Innate Immunity in Influenza Virus Infection of Mammalian Airways
Emerging influenza A virus (FLUAV) infections pose a considerable health threat to mankind. The molecular determinants governing increased virulence of emerging virus strains in humans are presently not well understood. FLUINNATE proposes to identify and study the essential viral and host factors that determine the outcome of infection. FLUAV enters the human respiratory tract and must replicate in the face of multiple innate immune defence mechanisms to establish infection in vivo.
Successful viruses must adapt to intrinsic cellular restriction factors and evolve the capacity of circumventing the antiviral interferon (IFN) response, either by limiting IFN production or by blocking IFN actions. We will test the hypothesis that the speed and efficiency by which a given virus circumvents these early host responses are critical determinants in its host range and pathogenicity. In this respect, the crucial role of the virus polymerase and its cellular interactors will be analysed. Likewise, the importance of the IFN-inducible Mx GTPase as a major anti-FLUAV effector molecule will be evaluated.
Virus-induced inflammatory cytokines and chemokines exert powerful effects against FLUAV in lung epithelial cells. However, they may be detrimental to the host, causing accelerated influenza pathogenesis in the human respiratory tract. We will analyse viral factors governing the innate antiviral cytokine response and determine the impact of these factors on virus growth, cell survival and pathogenicity. Human, avian and porcine FLUAV will be used in animal models and in cell culture systems, such as human airway epithelium. The present studies should generate important information that will help to better understand the processes involved in the emergence of lethal influenza viruses and to develop efficient control measures against these devastating pathogens.[+] Read More
Influenza is a highly contagious, acute respiratory illness that is still a major health problem. Epidemics caused by influenza A viruses occur regularly, often leading to excess mortality in susceptible populations. In addition, influenza A viruses can cause devastating pandemics in humans. An avian influenza A virus originating from Asia and currently circulating among domestic birds in Europe and neighbouring countries makes headlines because of its potential to infect and kill people. If further adaptation to humans occurs, this virus strain might become the origin of a future pandemic.

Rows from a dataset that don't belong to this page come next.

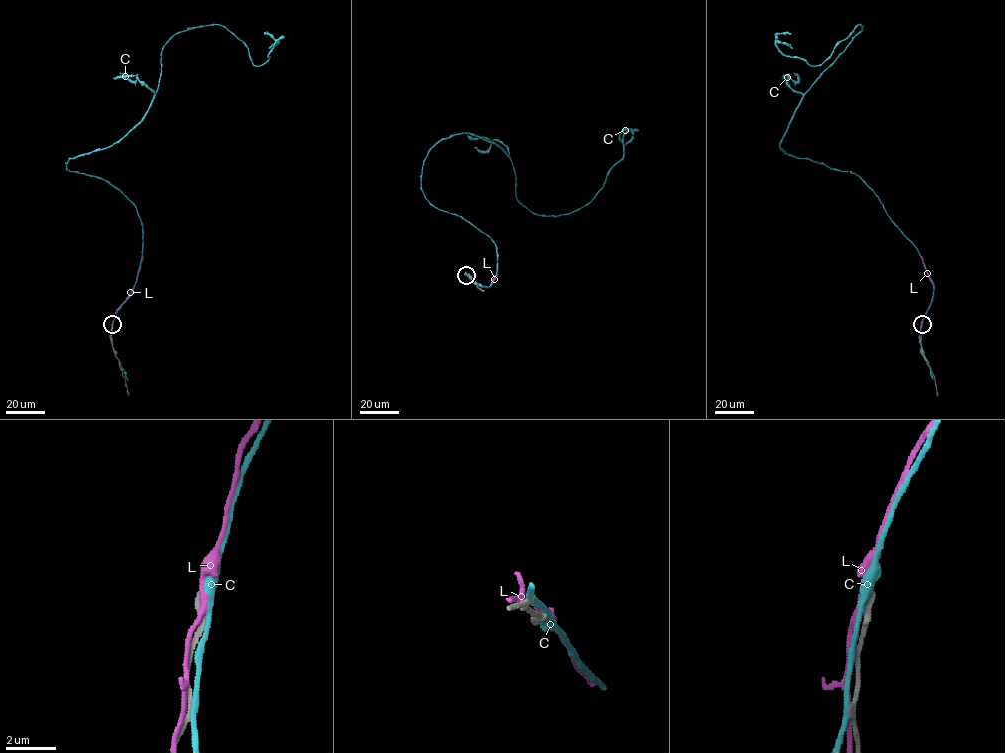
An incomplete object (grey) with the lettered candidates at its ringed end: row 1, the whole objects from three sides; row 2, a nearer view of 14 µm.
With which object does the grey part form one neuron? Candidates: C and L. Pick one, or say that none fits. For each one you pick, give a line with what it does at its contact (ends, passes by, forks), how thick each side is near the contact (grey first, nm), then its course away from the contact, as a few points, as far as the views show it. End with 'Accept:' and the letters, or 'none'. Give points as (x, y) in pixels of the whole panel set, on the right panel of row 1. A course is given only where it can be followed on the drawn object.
Accept: none

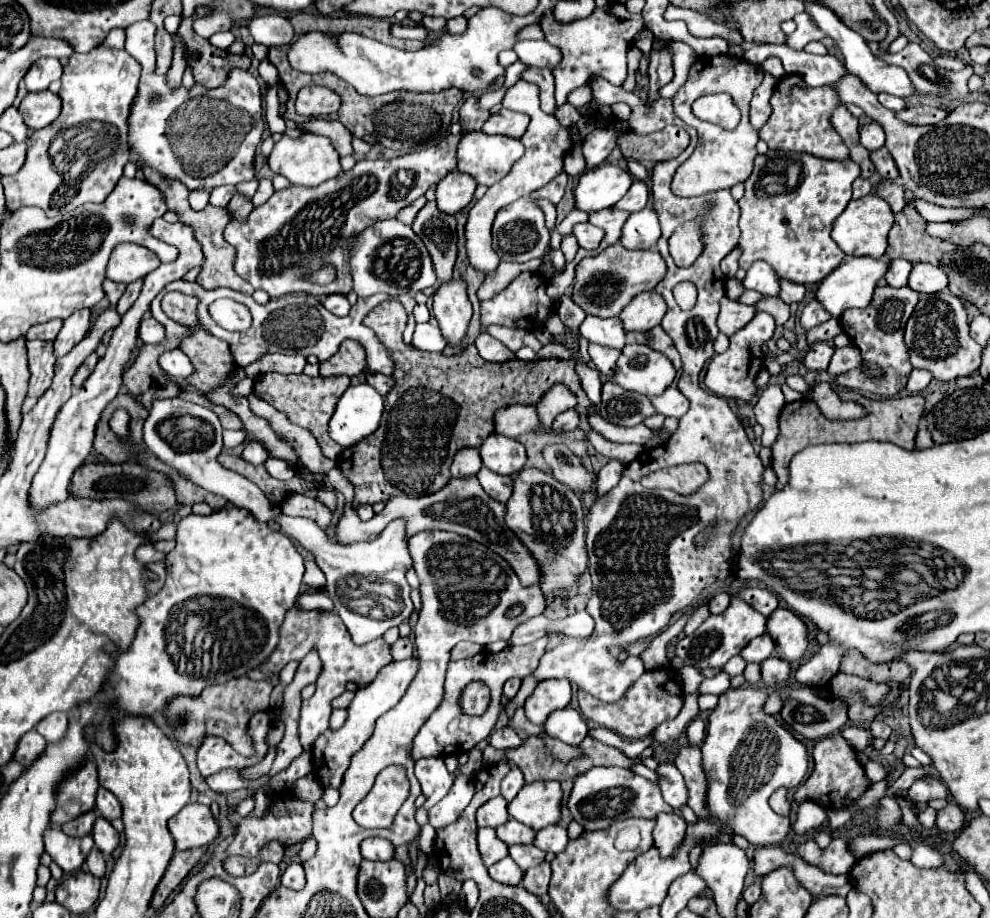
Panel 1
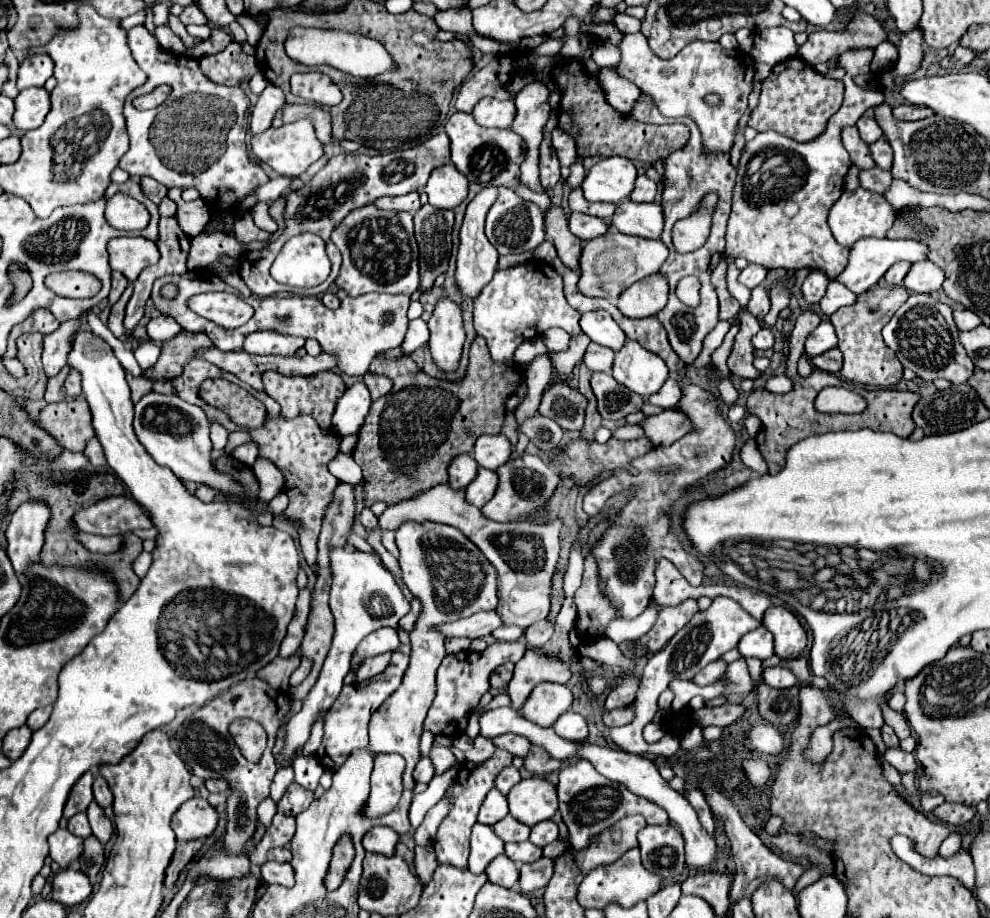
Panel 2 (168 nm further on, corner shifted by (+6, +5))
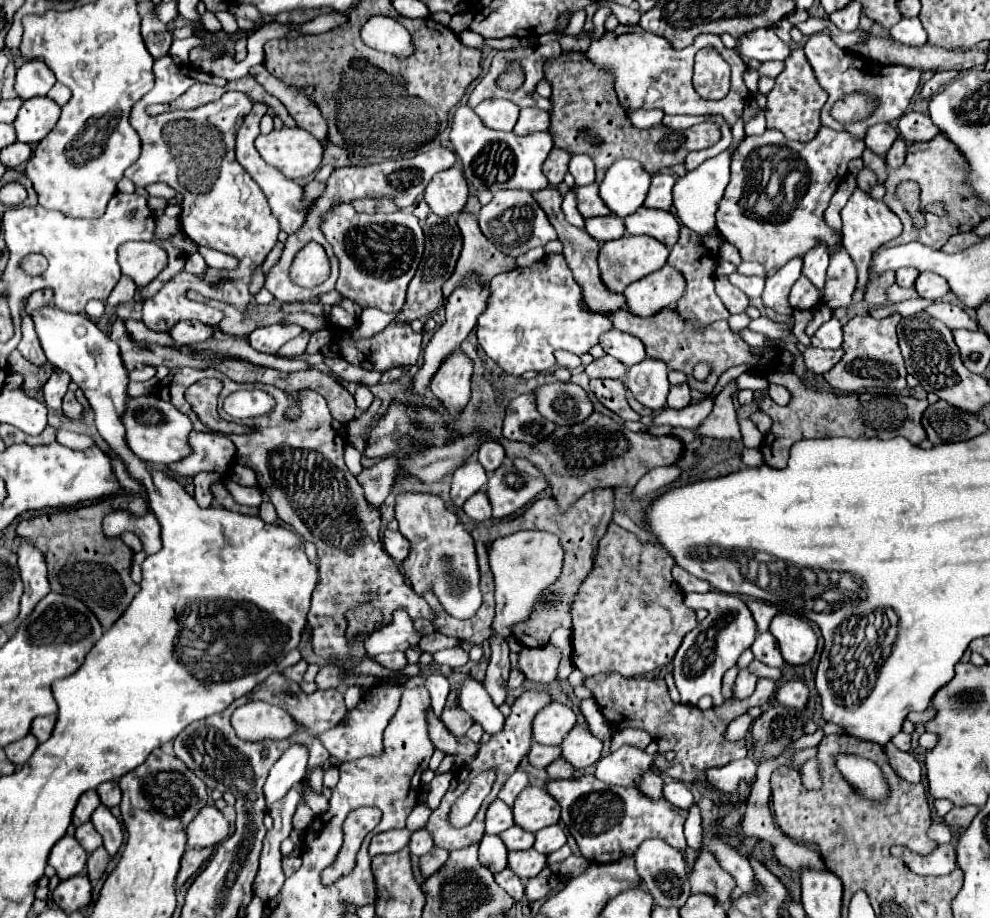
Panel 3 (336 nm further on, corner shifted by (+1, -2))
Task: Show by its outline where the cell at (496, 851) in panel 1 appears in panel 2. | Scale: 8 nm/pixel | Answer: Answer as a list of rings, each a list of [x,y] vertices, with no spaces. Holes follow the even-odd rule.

Although influenza viruses belong to the best studied viruses, the host adaptation processes which enable influenza viruses to jump from one species to another are largely unknown. Likewise, the properties required for host-to-host transmission are presently not understood. Moreover, efficient control of influenza virus infections is still not possible. Immunisation regimes are continually being confronted with the extreme antigenic variability of influenza A viruses brought about by antigenic drift and shift. It is evident that new approaches and reagents to control influenza are urgently needed.
The FLUINNATE objectives focus on the identification of influenza A virus genes and gene products which contribute to virulence/pathogenicity in experimental animal and tissue culture models. The required animals are available and will consist of mice with the wild-type Mx1 gene as part of the full innate immune response, various strains with targeted mutations in specific genes and pigs as natural hosts and 'mixing vessels' for influenza A viruses. In addition, human airway and porcine epithelial cell cultures will be established and characterised. Human airway epithelial cell cultures are a rare but most precious substrate to study the biology of influenza virus infection.
The influenza viruses used will be human, avian and swine strains, some of which will be generated by reverse genetics entirely from plasmids. Stock viruses and single and multi-segment reassortants will be produced and fully characterised together with the parental strains with respect to growth kinetics in tissue culture and in vivo, the capacity to induce or respond to interferon, and the capacity to induce disease or death in experimental animals. The technology for expressing, purifying and analysing the viral RNA polymerase complex will be established and further refined, as well as biochemical and biophysical approaches to identify co-purifying host cellular factors. Advanced tests for protein-protein interactions such as the yeast three-hybrid system will be set up and candidate interactors evaluated in functional tests, based on transfection experiments. The real-time RT-PCR methodology will be optimised for the analysis of interferon and cytokine responses and gene array data will be generated.
It is expected that FLUINNATE will provide innovative vistas on the immunopathology of influenza infection as well as candidate new markers and possibly therapeutic agents. Using cutting-edge technology (such as reverse genetics systems) useful recombinant viruses will be produced and provided to the scientific community for research purposes. Results on antiviral host restriction factors and viral virulence determinants will be of great interest to epidemiologists and healthcare authorities and may have an impact on future pandemic planning.